Outro reflexo da jornada de junho nas eleições foi o aumento do índice de abstenção dos eleitores, de acordo com dados do Tribunal Superior Eleitoral (TSE) o número deste ano foi o mais alto desde 1998, em 2014 19,4% do eleitorado brasileiro não compareceu às urnas (27,7 milhões dos 142,8 milhões de eleitores no país). De acordo com Maria Francisca Motta, assessora de comunicação do Tribunal Regional Eleitoral de São Paulo, um dos motivos pode ser a não transferência do domicílio eleitoral. Entretanto, o descontentamento com a representação e o sistema político expressado na jornada de junho contribuiu para esse aumento.

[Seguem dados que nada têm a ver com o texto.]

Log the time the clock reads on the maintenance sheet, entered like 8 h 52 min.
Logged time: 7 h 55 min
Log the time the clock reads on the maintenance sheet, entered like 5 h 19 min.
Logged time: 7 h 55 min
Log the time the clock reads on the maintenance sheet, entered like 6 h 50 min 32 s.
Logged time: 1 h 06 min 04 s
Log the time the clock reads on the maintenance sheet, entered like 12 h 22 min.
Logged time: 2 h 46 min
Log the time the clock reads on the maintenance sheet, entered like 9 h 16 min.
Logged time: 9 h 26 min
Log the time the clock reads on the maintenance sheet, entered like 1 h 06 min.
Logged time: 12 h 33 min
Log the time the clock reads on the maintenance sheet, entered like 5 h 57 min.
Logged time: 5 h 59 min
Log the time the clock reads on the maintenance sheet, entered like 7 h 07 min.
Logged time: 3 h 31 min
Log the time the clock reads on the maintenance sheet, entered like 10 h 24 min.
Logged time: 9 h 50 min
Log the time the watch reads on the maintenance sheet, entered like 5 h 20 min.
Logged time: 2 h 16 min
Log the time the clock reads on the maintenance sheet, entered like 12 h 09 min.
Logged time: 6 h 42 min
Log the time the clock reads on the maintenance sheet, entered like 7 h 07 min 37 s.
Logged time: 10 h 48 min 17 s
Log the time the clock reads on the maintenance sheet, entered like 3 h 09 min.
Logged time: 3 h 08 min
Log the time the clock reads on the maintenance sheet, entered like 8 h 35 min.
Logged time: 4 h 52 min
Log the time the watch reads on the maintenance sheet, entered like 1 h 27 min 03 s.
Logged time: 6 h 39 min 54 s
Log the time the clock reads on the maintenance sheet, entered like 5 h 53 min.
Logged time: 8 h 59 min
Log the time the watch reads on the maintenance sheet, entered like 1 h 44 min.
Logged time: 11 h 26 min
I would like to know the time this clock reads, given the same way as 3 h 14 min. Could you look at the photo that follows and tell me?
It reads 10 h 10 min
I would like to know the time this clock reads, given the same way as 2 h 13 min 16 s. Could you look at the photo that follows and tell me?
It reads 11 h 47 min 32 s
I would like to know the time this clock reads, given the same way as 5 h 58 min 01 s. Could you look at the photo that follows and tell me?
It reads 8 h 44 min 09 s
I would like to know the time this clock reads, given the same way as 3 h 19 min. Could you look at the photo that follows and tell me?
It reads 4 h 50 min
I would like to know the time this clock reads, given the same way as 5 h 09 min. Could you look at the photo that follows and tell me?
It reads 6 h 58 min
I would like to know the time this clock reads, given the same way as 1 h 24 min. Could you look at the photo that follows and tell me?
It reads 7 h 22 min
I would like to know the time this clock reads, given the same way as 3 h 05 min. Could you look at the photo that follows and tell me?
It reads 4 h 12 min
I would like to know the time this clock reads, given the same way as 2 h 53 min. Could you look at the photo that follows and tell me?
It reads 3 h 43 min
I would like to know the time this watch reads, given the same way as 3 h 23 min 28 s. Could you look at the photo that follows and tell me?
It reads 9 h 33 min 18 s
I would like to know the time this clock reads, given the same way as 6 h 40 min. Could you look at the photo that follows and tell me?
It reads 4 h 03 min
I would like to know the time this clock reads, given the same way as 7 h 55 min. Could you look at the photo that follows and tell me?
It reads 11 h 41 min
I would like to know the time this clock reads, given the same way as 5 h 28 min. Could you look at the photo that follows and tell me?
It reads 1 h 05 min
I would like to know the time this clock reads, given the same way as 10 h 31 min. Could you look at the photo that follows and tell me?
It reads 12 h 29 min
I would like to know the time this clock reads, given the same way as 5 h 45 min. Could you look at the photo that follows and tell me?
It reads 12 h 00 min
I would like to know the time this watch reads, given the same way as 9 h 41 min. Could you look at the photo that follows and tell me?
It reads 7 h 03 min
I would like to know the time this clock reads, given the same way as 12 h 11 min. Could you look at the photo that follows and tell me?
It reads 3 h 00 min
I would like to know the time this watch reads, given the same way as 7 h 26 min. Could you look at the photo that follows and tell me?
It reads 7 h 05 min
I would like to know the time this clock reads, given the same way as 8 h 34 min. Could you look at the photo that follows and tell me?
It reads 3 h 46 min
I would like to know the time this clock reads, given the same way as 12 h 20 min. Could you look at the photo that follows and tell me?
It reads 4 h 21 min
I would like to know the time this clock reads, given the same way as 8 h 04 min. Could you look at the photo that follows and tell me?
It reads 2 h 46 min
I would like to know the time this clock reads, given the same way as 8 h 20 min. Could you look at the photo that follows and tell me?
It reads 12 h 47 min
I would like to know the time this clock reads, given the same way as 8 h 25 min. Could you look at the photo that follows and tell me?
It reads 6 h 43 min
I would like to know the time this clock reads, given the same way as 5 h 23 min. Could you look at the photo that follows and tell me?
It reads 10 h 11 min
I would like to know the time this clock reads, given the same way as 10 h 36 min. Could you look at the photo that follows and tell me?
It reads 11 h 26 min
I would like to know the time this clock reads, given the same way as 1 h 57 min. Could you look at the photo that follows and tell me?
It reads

É possível assim verificar que as manifestações de 2013 tiveram inúmeros resultados em diversas instâncias, nem todos positivos. Muitas reivindicações foram atendidas por parte dos Governos Estaduais e Federal, contudo, outros avanços foram barrados pelo Congresso Nacional, como o Plebiscito da Reforma Política e a regulamentação dos Conselhos Populares. Outras consequências puderam ser vistas a partir do resultado das eleições de 2014, com o aumento dos votos da direita e da porcentagem de abstenção dos eleitores, denotando com isso insatisfação dos mesmos, frente ao sistema político vigente.